▶ _ACTIVITY_:
Each line from the one containing "thumb cmc: (331, 354)" through the end of the data is to be written out exactly, and nothing more.

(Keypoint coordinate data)

········

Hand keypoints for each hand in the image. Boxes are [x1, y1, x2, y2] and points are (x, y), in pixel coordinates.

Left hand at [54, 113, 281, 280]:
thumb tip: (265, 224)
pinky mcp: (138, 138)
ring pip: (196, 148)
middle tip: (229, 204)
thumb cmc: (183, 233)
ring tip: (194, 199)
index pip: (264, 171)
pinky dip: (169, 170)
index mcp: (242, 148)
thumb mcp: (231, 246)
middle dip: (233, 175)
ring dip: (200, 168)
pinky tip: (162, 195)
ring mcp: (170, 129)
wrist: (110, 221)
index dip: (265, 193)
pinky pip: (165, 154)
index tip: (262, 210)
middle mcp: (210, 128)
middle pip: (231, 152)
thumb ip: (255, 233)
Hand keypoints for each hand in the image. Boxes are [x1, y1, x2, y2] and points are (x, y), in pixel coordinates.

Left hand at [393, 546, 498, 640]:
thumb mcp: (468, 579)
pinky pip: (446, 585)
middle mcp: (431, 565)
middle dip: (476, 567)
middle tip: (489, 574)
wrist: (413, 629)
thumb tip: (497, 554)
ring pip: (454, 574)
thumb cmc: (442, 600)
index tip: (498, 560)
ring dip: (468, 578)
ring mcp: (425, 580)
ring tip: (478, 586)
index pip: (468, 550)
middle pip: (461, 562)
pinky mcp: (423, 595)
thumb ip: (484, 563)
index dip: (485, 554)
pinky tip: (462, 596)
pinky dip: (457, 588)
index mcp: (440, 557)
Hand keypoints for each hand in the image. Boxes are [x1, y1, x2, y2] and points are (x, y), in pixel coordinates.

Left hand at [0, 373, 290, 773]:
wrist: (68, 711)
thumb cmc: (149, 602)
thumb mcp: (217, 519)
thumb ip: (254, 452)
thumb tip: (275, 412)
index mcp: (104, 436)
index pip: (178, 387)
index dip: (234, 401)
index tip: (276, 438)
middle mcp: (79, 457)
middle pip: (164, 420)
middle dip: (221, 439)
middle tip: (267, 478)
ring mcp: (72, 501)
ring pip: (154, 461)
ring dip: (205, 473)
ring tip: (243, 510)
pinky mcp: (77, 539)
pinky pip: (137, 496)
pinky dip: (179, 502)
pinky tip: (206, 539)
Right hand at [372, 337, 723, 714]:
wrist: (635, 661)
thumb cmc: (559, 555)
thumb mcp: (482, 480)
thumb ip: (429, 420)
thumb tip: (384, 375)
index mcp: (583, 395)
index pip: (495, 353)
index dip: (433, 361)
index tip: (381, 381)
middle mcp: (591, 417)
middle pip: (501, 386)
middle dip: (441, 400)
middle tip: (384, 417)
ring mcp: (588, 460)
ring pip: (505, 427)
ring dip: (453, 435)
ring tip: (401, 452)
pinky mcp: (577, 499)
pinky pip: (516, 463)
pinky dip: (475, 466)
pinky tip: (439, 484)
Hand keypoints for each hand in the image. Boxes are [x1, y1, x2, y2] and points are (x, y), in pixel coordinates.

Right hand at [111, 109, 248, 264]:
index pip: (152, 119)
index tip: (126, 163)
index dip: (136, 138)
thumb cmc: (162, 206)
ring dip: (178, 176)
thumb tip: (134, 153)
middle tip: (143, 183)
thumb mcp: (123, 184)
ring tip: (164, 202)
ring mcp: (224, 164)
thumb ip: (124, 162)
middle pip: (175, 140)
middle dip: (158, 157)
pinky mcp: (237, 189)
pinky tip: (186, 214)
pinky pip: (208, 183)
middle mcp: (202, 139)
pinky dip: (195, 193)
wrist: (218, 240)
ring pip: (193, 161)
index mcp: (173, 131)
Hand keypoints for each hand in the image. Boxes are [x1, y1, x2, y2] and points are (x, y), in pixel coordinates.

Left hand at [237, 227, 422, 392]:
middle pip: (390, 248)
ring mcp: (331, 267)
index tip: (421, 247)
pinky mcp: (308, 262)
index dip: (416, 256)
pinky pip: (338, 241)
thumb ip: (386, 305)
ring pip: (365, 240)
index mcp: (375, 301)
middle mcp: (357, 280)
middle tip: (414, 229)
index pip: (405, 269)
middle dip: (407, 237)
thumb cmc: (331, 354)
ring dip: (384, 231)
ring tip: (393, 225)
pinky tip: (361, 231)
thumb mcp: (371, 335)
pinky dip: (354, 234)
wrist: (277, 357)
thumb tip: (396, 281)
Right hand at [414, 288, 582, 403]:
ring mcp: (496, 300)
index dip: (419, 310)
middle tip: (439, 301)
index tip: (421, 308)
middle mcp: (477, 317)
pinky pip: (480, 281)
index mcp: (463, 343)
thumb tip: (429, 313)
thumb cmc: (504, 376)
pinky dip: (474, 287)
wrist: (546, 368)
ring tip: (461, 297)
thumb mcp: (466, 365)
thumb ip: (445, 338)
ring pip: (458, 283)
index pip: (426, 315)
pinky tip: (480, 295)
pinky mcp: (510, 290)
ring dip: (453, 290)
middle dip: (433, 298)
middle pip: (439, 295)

········

▶ _WRITTEN SOLUTION_:
thumb cmc: (331, 354)
ring dip: (384, 231)
ring tip: (393, 225)
pinky tip: (361, 231)
thumb mcp: (371, 335)
pinky dip: (354, 234)
wrist: (277, 357)
thumb tip: (396, 281)
Right hand at [414, 288, 582, 403]:
ring mcp: (496, 300)
index dip: (419, 310)
middle tip: (439, 301)
index tip: (421, 308)
middle mcp: (477, 317)
pinky pip: (480, 281)
index mcp: (463, 343)
thumb tip: (429, 313)
thumb cmc: (504, 376)
pinky dip: (474, 287)
wrist: (546, 368)
ring tip: (461, 297)
thumb mcp: (466, 365)
thumb ip: (445, 338)
ring pip: (458, 283)
index pip: (426, 315)
pinky tip: (480, 295)
pinky mcp: (510, 290)
ring dip: (453, 290)
middle dip: (433, 298)
middle pip: (439, 295)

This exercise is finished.